== TEXTO DEL EJERCICIO

Las mujeres años después hicieron valer sus derechos y empezaron a llegar a los estudios superiores y al mundo laboral y poco a poco ofrecieron su aportación a la sociedad no solo desde el hogar y la maternidad sino desde su vocación profesional. Y los padres vieron aligerada su carga laboral y las madres contribuyeron en un clima de mayor igualdad al progreso familiar.
Sin embargo, no se puede caer en la simplificación de afirmar que aquel padre era un energúmeno y la mujer y los hijos unos esclavos dañados por la violencia, explícita o implícita, del padre.
Eran padres y madres a menudo cargados de humanidad que luego, ya mayores, nos han explicado sus propias vidas tan rectas. Y entonces descubrimos muchos matices. Y el famoso mito heteropatriarcal se diluye cuando nos enteramos que el padre/abuelo reconoce que, sin su esposa, sus consejos, su guía nada hubiera sido posible en aquel hogar. Y que muchas mujeres mandaron mucho porque sabían hacerlo. Y mandaban con naturalidad pues el padre les otorgaba reconocimiento. Y no se trata de ver quién mandaba más o menos sino de saber cómo las dos autoridades se conjugaban de un modo sabio. La autoridad del padre más evidente, la de las madres más sutilmente ejercida.
Nadie quiere volver a épocas pasadas, pero sí hay que reconocer que aquellas, no en todos los casos, eran épocas de fidelidad y de cuidados mutuos a menudo poco evidentes. Aquellos padres eran fieles y cuidadores. Eran quizá poco tiernos pero su entereza y sacrificio eran la clave del cuidado. Se me responderá que los hijos tenían poco margen de maniobra y poca libertad. Y que muchas hijas no podían estudiar pues estaban abocadas al modelo del padre proveedor y la madre asistente. De acuerdo, todo esto ha cambiado.

====
== DATOS DEL EJERCICIO

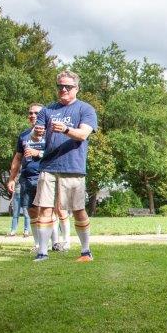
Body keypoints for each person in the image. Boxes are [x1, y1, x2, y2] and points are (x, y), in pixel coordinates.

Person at [31, 70, 98, 262]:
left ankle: (85, 251)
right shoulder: (47, 110)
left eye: (68, 86)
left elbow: (83, 134)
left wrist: (66, 129)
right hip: (48, 167)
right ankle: (42, 252)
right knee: (44, 209)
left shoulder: (85, 109)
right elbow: (35, 137)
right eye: (60, 86)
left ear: (76, 88)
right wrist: (36, 133)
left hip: (73, 167)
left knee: (77, 210)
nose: (63, 89)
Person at [7, 103, 45, 245]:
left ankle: (54, 242)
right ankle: (38, 244)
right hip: (27, 178)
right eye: (30, 113)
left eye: (36, 113)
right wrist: (12, 178)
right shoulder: (23, 135)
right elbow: (17, 158)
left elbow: (56, 154)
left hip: (45, 176)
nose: (33, 115)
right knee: (31, 211)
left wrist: (38, 153)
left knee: (47, 211)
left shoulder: (51, 133)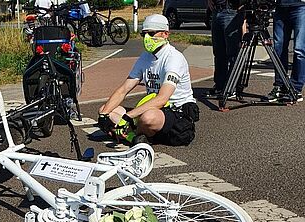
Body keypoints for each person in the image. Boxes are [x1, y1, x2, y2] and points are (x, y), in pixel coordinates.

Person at [98, 14, 199, 146]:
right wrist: (103, 116)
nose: (147, 38)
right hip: (152, 107)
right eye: (144, 34)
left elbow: (162, 99)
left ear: (165, 34)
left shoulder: (174, 58)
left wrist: (128, 117)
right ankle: (134, 136)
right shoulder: (145, 57)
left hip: (175, 111)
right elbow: (124, 89)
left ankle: (129, 133)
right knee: (104, 109)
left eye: (151, 34)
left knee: (148, 118)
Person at [267, 0, 304, 102]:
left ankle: (296, 88)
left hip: (300, 7)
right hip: (280, 7)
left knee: (299, 50)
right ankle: (280, 86)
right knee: (278, 49)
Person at [206, 0, 244, 98]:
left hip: (231, 10)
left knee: (233, 52)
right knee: (219, 52)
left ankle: (233, 86)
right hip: (217, 9)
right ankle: (220, 85)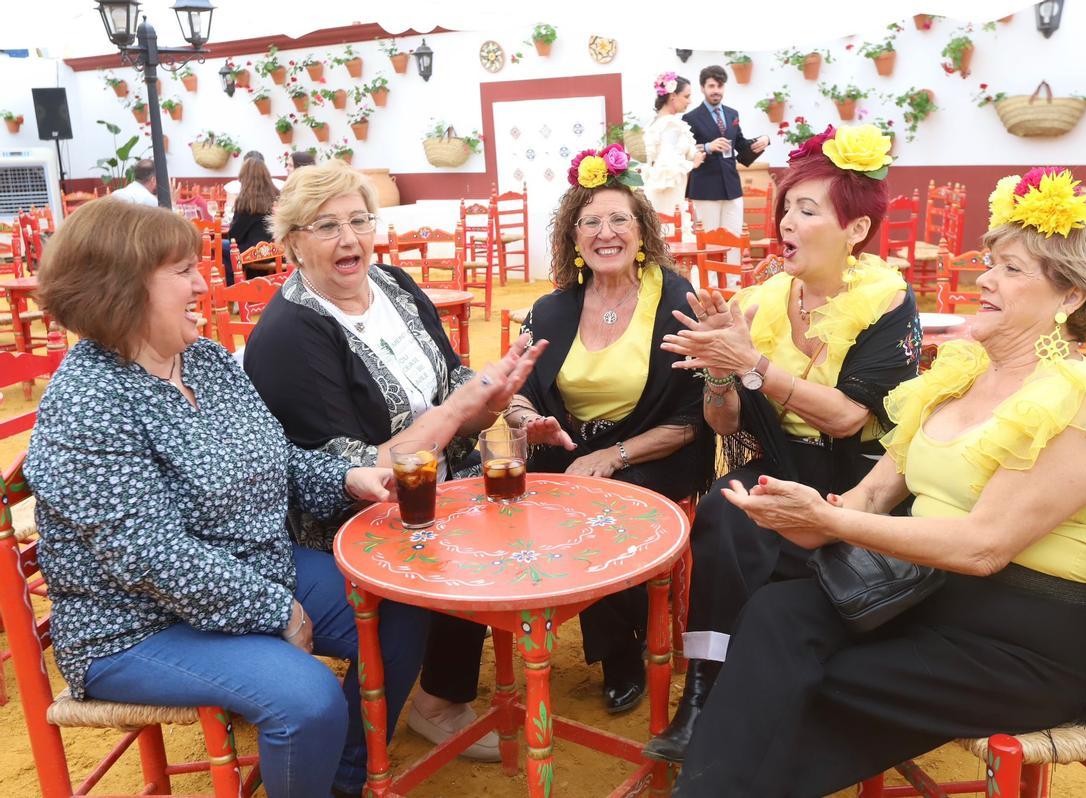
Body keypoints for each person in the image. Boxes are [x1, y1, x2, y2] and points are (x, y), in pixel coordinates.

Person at [672, 167, 1086, 796]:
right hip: (920, 594)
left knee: (809, 679)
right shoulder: (961, 375)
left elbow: (984, 546)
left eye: (1011, 269)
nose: (985, 278)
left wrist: (830, 521)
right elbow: (868, 496)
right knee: (776, 614)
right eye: (992, 261)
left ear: (1072, 299)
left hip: (1020, 642)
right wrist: (793, 512)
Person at [24, 198, 529, 797]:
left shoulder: (205, 360)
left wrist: (346, 477)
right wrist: (273, 610)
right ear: (120, 288)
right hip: (135, 626)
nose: (202, 281)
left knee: (406, 596)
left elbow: (278, 457)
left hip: (255, 566)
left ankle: (339, 778)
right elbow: (145, 555)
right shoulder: (87, 400)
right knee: (306, 700)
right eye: (182, 270)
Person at [644, 124, 920, 763]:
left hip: (859, 479)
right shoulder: (763, 299)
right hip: (781, 461)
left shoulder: (886, 300)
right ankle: (705, 689)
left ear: (855, 231)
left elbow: (851, 417)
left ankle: (774, 689)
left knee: (761, 545)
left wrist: (757, 365)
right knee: (722, 505)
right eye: (785, 208)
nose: (785, 222)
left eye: (806, 209)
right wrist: (718, 369)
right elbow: (723, 423)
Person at [244, 159, 530, 762]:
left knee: (512, 501)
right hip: (350, 516)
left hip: (431, 483)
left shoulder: (395, 283)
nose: (350, 239)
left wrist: (508, 403)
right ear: (292, 243)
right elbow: (358, 468)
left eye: (359, 220)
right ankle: (424, 708)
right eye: (326, 227)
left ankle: (439, 692)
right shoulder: (290, 334)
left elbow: (452, 375)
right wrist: (460, 411)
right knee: (472, 528)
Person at [502, 144, 715, 713]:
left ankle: (621, 648)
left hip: (656, 447)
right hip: (573, 447)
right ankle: (535, 608)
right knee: (522, 491)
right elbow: (514, 387)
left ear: (642, 230)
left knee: (601, 502)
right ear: (572, 238)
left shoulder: (676, 300)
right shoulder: (552, 307)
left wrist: (615, 454)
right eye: (589, 221)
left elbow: (693, 418)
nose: (605, 232)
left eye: (619, 218)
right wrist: (531, 421)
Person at [682, 64, 769, 264]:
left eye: (720, 86)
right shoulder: (690, 118)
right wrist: (707, 146)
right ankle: (711, 283)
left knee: (734, 237)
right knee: (709, 240)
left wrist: (763, 141)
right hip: (705, 188)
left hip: (732, 187)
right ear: (703, 88)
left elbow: (740, 146)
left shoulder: (732, 114)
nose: (716, 91)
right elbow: (685, 152)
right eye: (711, 86)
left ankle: (734, 282)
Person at [642, 72, 704, 216]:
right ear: (672, 96)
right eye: (686, 96)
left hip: (658, 186)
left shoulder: (655, 121)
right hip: (667, 190)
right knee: (671, 231)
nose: (690, 101)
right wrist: (693, 164)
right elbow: (668, 162)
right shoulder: (671, 124)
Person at [224, 157, 281, 282]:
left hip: (253, 255)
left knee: (223, 246)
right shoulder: (277, 195)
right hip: (278, 253)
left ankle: (232, 285)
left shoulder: (246, 201)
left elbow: (234, 236)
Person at [223, 150, 284, 224]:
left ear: (244, 168)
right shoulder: (277, 186)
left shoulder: (235, 188)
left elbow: (229, 217)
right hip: (273, 232)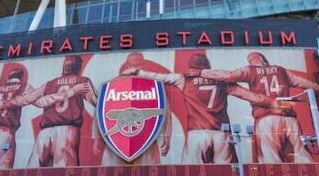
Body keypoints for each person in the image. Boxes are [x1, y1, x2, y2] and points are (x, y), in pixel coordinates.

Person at [124, 52, 290, 164]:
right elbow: (253, 97)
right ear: (207, 67)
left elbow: (158, 77)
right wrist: (276, 103)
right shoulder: (223, 82)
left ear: (191, 67)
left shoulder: (183, 79)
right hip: (222, 135)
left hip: (196, 134)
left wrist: (137, 72)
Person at [192, 52, 319, 163]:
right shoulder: (282, 71)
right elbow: (309, 85)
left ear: (254, 61)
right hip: (289, 118)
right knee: (301, 153)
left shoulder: (250, 70)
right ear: (263, 60)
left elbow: (227, 76)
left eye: (250, 60)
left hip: (266, 118)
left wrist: (201, 72)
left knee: (269, 158)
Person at [96, 52, 173, 166]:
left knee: (151, 175)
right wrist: (97, 137)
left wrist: (167, 135)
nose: (135, 68)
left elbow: (164, 109)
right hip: (116, 142)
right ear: (127, 65)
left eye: (139, 65)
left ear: (144, 65)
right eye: (133, 65)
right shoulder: (113, 84)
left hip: (147, 140)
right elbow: (101, 110)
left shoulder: (153, 85)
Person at [27, 55, 97, 168]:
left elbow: (31, 99)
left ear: (64, 66)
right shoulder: (82, 81)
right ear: (78, 68)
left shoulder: (50, 83)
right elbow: (96, 102)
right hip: (67, 130)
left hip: (44, 132)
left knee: (33, 171)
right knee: (64, 173)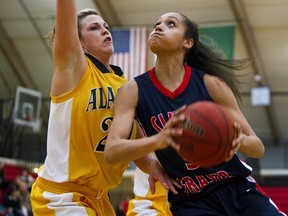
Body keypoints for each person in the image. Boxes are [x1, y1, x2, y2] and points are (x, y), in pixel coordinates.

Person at [105, 12, 286, 215]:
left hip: (237, 188)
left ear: (187, 42)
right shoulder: (133, 90)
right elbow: (112, 151)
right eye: (157, 24)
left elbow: (258, 148)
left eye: (170, 24)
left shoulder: (211, 84)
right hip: (190, 200)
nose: (158, 27)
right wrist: (159, 140)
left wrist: (237, 140)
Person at [29, 1, 174, 215]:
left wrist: (156, 167)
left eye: (105, 26)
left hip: (99, 200)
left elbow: (138, 148)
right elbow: (65, 18)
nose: (104, 30)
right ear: (78, 40)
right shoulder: (74, 69)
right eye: (94, 28)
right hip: (62, 197)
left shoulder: (125, 87)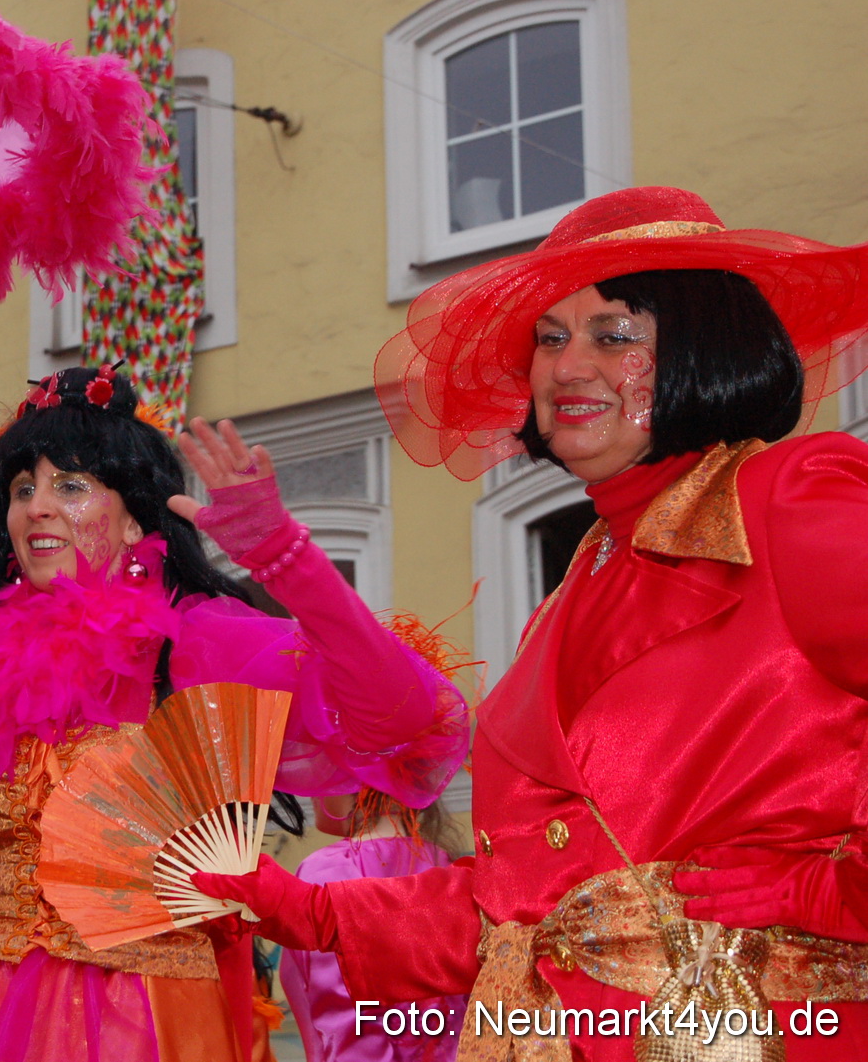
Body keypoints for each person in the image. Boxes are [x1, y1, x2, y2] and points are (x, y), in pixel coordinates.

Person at [196, 187, 868, 1059]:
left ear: (707, 343)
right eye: (550, 338)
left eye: (613, 334)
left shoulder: (787, 499)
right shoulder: (564, 598)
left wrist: (834, 894)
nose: (568, 366)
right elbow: (529, 909)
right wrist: (303, 907)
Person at [0, 358, 469, 1062]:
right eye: (22, 488)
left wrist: (286, 557)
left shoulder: (197, 644)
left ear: (137, 521)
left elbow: (408, 718)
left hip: (142, 1024)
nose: (37, 506)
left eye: (71, 485)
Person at [277, 790, 465, 1062]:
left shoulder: (326, 873)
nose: (312, 794)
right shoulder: (449, 868)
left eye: (325, 777)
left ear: (353, 783)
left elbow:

====

*SEGÚN LA INFORMACIÓN*:
• 1. En el texto sobre los padres de otras épocas, ¿cómo se ejercía la autoridad de las madres?
• 2. Cita del texto sobre los padres de otras épocas todo el pasaje que va desde "Las mujeres años" hasta "implícita, del padre.".

*RESPUESTAS A TAREAS*:
• 1. De un modo más sutil que la del padre.

• 2.
Las mujeres años después hicieron valer sus derechos y empezaron a llegar a los estudios superiores y al mundo laboral y poco a poco ofrecieron su aportación a la sociedad no solo desde el hogar y la maternidad sino desde su vocación profesional. Y los padres vieron aligerada su carga laboral y las madres contribuyeron en un clima de mayor igualdad al progreso familiar.
Sin embargo, no se puede caer en la simplificación de afirmar que aquel padre era un energúmeno y la mujer y los hijos unos esclavos dañados por la violencia, explícita o implícita, del padre.